Saturday, August 20, 2022

Murder and the legacy of the police killing of George Floyd

Criminologists and other scholars continue to debate the causes of the recent surge in homicide in the United States. How much blame should be assigned to the social and economic disruption caused by the Covid pandemic? How much blame should be given to the continuing proliferation of gun ownership? Did the Black Lives Matter movement contribute to social unrest that promoted fatal violence?

Scholars similarly debated whether there was a so-called "Ferguson Effect" as homicide rates increased in many U.S. cities following the 2014 shooting of Michael Brown in Ferguson, Missouri. 

What is beyond debate is that homicides increased dramatically in 2020. Murders surged nearly 30 percent, the largest one-year increase on record. Preliminary data from the Centers for Disease Control show homicide increased another 6 percent in 2021.

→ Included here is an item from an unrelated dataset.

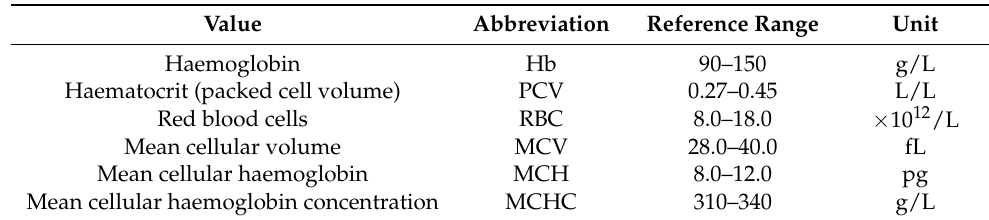
Table 1. Normal haematological reference range values for sheep, adapted from [50]. JOHN WILEY AND SONS LICENSE TERMS AND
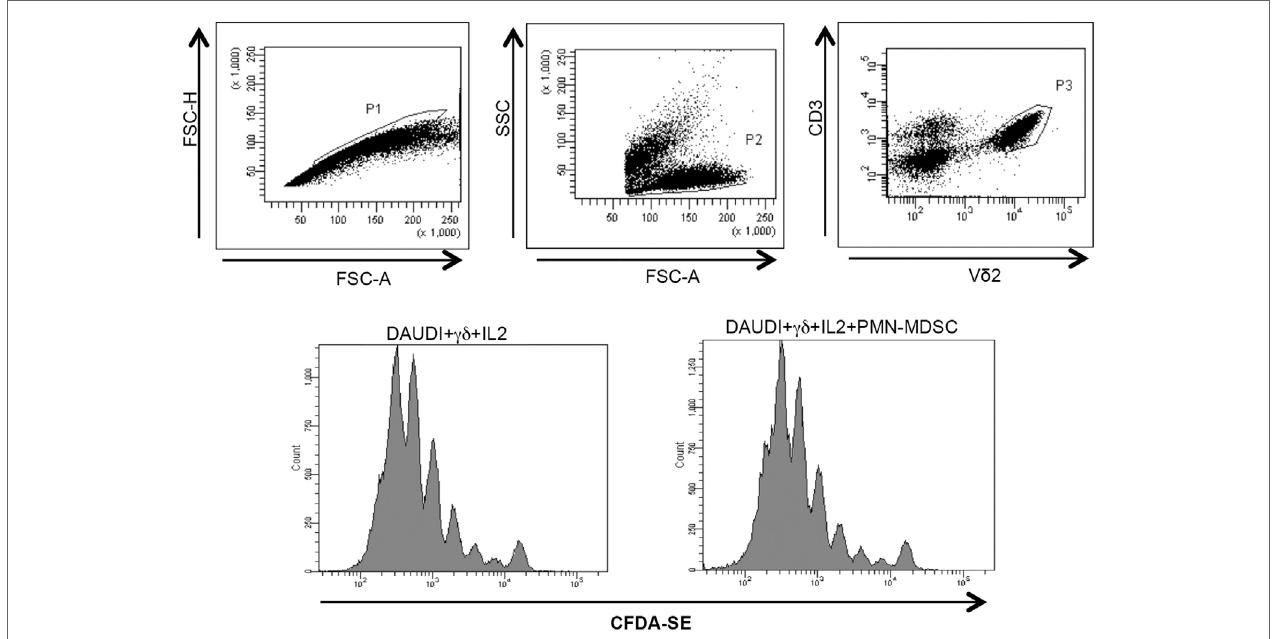
FigUre 5 | PMN-myeloid-derived suppressor cells (MDSC) does not inhibit Daudi-induced V δ 2 T cell proliferation . Purified γδ T cells labeled with CFDA-SE were stimulated with Daudi cells and IL-2 in the presence of PMN-MDSC. After 5 days, V δ 2 + T cells proliferation was evaluated by flow cytometry. Representative histogram plots of one out of three independent experiments showing V δ 2 T cells proliferation in the indicated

When homicides are summarized on a weekly basis, however, a very clear pattern emerges. Although social and economic disruption caused by Covid began in early 2020, it wasn't until the week ending May 30 that weekly homicides topped 500 for the first time in many years. Although unemployment caused by Covid surged in April, there was little if any increase in murders at that time.

Homicide began the historic hike exactly in the week when George Floyd was murdered by Minneapolis police officer Derick Chauvin on May 25, 2020. A video of Floyd's suffocation death lasting 9 minutes and 29 seconds went viral throughout the United States and the world. His dying words "I can't breathe" sparked angry protests in hundreds of cities.

"There may have been several contributing factors to the surge in U.S. homicides, but George Floyd's murder was the very specific spark that lit the fuse to an extraordinary increase in fatal violence," concluded Murder Accountability Project Chairman Thomas Hargrove. "Law enforcement is learning from this experience. Police officers must be trained to avoid unnecessary deaths like George Floyd's, acting as guardians of society and not as anti-crime warriors."